All agreed it won’t be easy for the Canadian health system to regain its social justice mojo which was front and centre at its birth those many decades ago. Over the passing years a fiscal agenda has pushed aside the service agenda.
The panel took an aggressive stance when it came to change. "We have to think differently, better, smarter," according to Turnbull. He went on to show how "it can be done." He spoke proudly of Ottawa Inner City Health Inc., rattled off a long list of programs offered, and then added the kicker: "It saves $3.5 million annually."

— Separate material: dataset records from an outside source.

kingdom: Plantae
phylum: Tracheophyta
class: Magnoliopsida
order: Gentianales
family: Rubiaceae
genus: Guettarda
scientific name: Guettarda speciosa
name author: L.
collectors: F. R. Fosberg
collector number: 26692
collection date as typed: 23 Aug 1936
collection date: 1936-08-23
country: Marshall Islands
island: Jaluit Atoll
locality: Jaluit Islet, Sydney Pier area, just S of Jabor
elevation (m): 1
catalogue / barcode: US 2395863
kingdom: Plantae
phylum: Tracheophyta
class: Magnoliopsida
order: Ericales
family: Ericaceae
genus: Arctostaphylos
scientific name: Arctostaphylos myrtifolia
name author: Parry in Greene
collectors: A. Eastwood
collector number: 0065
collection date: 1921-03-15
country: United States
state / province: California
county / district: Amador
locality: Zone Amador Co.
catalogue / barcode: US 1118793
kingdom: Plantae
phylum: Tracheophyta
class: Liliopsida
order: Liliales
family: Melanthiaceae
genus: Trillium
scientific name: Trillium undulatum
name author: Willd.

Wrapping up the night, Kates made it clear the health care system must embrace change but within a social justice framework. He said: " 'Insanity: doing the same thing over and over again and expecting different results.' Albert Einstein."
|Dr. Debby Copes|
After the panel discussion, Dr. Jeff Turnbull, chief of staff Ottawa Hospital, I asked about the furor over the Premier of Newfoundland, Danny Williams, travelling to Florida for heart surgery.
Turnbull was not going to be drawn into commenting but he did say, on the record, there is no long queue of patients awaiting cardiac surgery at Ottawa Hospital where minimally invasive surgery is among the offered surgical procedures.
(We now know Williams' surgery did not go as smoothly as anticipated. The operation took hours longer the originally planned because of unforeseen problems encountered in the repair of Williams' valve. His stay in the Miami hospital was about twice as long as that of many patients who have the full, traditional, sternum cutting, surgery. I am not adding this to knock the Miami hospital. I am just mentioning this to complete the story.)
A note in passing: The London Free Press, part of the Sun Media chain owned by Quebecor Media Inc., was not able to cover this important panel discussion. Why? My guess is that staffing cutbacks left the paper short staffed and unable to attend. Sad.